Monday, July 16, 2007

Mortgages with "Payment Shock"

Mortgages like these can give you a “payment shock”:

2/28 and 3/27 Mortgages. A 2/28 or 3/27 adjustable rate
mortgage gives the borrower a fixed payment for the initial
two- or three-year period before adjusting the mortgage up as
often as every six months. After the initial “teaser rate” period,
your mortgage payments typically adjust up every six months.

Interest-Only Mortgages. An interest-only mortgage lets
you pay only the interest on the loan for the first 5 or 10
years and nothing to pay off the loan amount (principal).
After the interest-only period, the mortgage requires much
higher payments covering both interest and principal that
must be repaid over the remaining years of the loan.

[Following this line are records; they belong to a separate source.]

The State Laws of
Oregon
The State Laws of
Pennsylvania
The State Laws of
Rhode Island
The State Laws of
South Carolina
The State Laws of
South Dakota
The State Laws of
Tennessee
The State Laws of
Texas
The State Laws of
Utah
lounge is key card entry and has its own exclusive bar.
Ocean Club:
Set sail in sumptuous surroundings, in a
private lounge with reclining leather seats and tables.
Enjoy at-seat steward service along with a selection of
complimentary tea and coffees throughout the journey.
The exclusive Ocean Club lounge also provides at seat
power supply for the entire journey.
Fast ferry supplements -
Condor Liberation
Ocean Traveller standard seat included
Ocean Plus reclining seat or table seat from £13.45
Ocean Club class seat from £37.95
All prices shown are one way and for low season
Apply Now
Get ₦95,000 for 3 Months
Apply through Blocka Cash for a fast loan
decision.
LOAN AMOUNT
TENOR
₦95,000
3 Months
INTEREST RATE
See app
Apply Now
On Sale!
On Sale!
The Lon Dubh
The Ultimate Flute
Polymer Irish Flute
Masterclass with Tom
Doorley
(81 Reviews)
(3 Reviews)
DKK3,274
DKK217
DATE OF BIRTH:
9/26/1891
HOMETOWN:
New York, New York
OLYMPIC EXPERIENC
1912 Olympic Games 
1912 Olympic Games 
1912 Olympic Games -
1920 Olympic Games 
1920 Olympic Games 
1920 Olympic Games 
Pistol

Payment Option Adjustable Rate Mortgages. Payment
option mortgages let the borrower decide how much to pay
each month. You can even pay less than the interest, and add
the unpaid interest to the total amount of principal you owe.
Or you can pay just the interest or an amount sufficient to
pay off the loan in 15 or 30 years. These mortgages can have
an especially big payment shock.

Be careful if your mortgage has any of the following features:

• A “teaser rate” or “no interest” period that expires and leads
to a big jump in your monthly payment.

• An option to pay less than the full interest due in any given
month. Taking that option makes the amount you owe go up
instead of down, since the interest you don’t pay is added to
your loan balance.

• An adjustable interest rate with very high or no limits on the
amount your payment can go up.

• A payment that doesn’t include an amount for paying
property taxes and homeowners insurance. This means
you may be hit with big bills you didn’t expect.